Published August 31, 2012
Smart car shoppers know the exact amount they can spend on buying a car, but once the negotiation is over, the deal can get sometimes more expensive. That's when the dealer tells you what car loan interest rate you can get. A better approach is to get your own car financing, and get it in advance if possible. Now that credit is loosening up, so-called blank-check car loans are available from an increasing number of lenders.
Similar to preapproval for a home loan, blank-check car loans give car shoppers an approval for a car loan up to a specific amount. In some cases, the car shopper is literally given a blank check he can write to his dealer for the car purchase. In other cases, the car shopper simply receives approval up to a certain amount. The actual loan paperwork is created once he or she decides on a specific car to buy.
This method removes much of the hassle from the buying process, since financing is set before the car shopper sets foot in the dealership. Still, there are a few things to watch for to ensure you get the best deal.
Know your credit score and your top car choices before you apply. As with any car loan, the higher your credit score, the better interest rate you'll receive. To get a blank-check auto loan with a competitive interest rate, you'll need to have at least decent credit. There are companies that will offer these types of loans to car buyers with poor credit, but be prepared for high interest rates. In general, lenders won't give a blank-check auto loan to anyone buying a motorcycle, commercial vehicle or recreational vehicle, so you need to shop for a passenger car, pickup or SUV.
Some lenders also will want to know what cars you are considering, so be prepared to provide them with a short list of the cars you like. It's common for a lender to have limits on the age and mileage of the car, such as less than 7 years old and less than 70,000 miles.
Consider the loan terms carefully. Most blank-check car loans are for a set interest rate, but some may offer variable interest rates. Be sure to fully understand the interest rate and length of the car loan as well as any penalties or fees associated with the loan before you proceed. Just because you are prearranging financing for your new car doesn't mean you should pay any less attention to whether the loan terms are competitive.
Don't tell the dealer you're preapproved.
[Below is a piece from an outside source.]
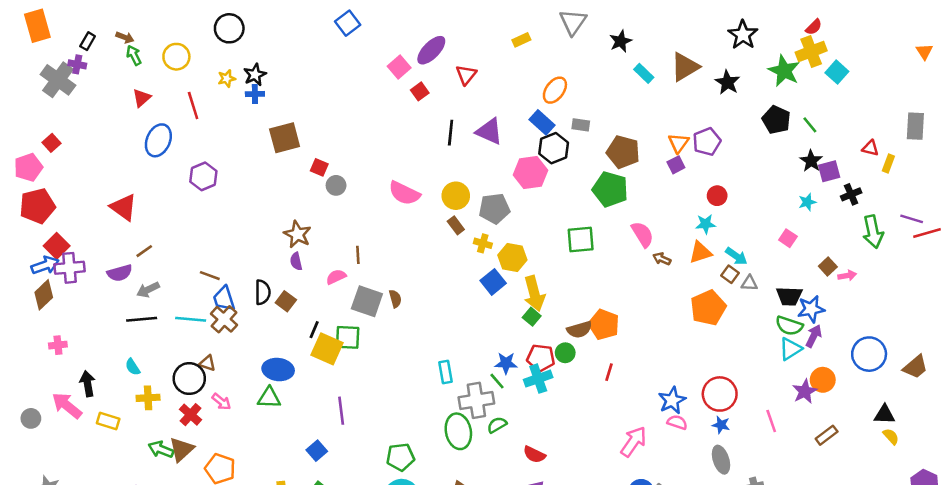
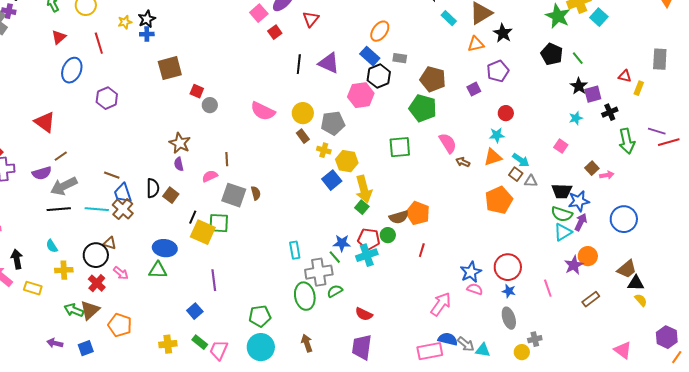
black star: (727, 82) -> (503, 33), moved
orange triangle: (679, 143) -> (476, 44), moved, turned 42
gray arrow: (148, 290) -> (64, 186), size x1.5
blue circle: (869, 354) -> (624, 219), moved
brown trapezoid: (915, 367) -> (627, 269), moved

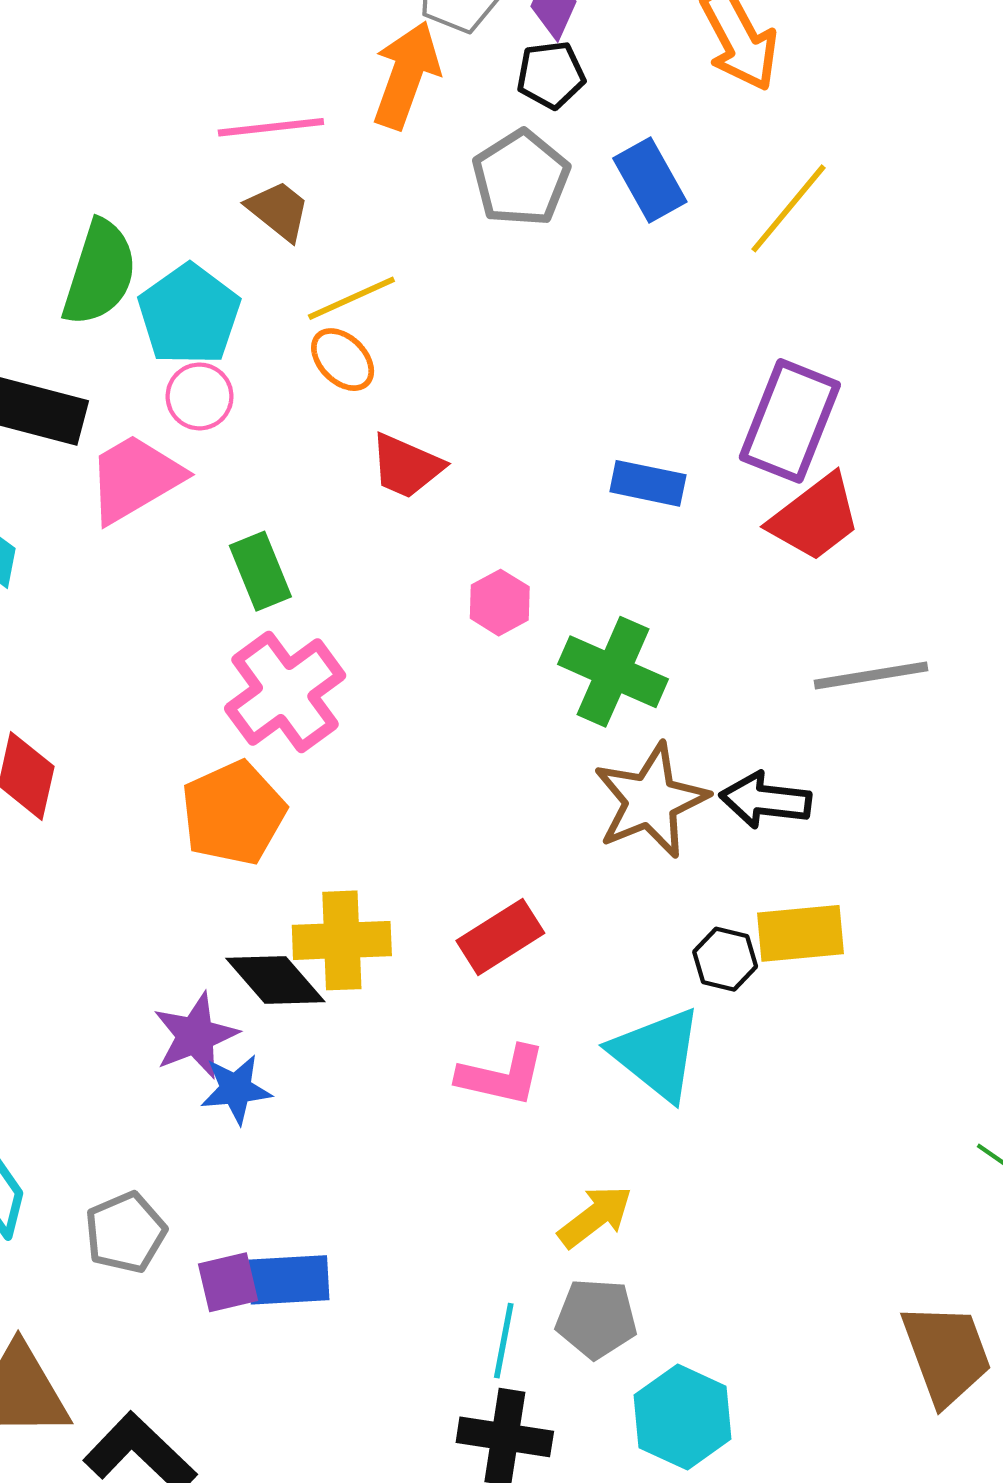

To get the best deal, negotiate the price of the car before discussing how you'll pay for it, whether you'll make a down payment and if there's a trade. That way, you can eliminate the possibility the dealer can use one part of the deal to increase overall revenue.
Once the car price has been negotiated and the deal moves to the finance and insurance office, the dealership will be aware of your preapproval status and possibly the maximum amount you can spend. If you've negotiated a sales price less than what you're approved for, be careful not to get talked into additional items, such as service contracts, antitheft systems or extended warranties, just because you can fit them within your budget.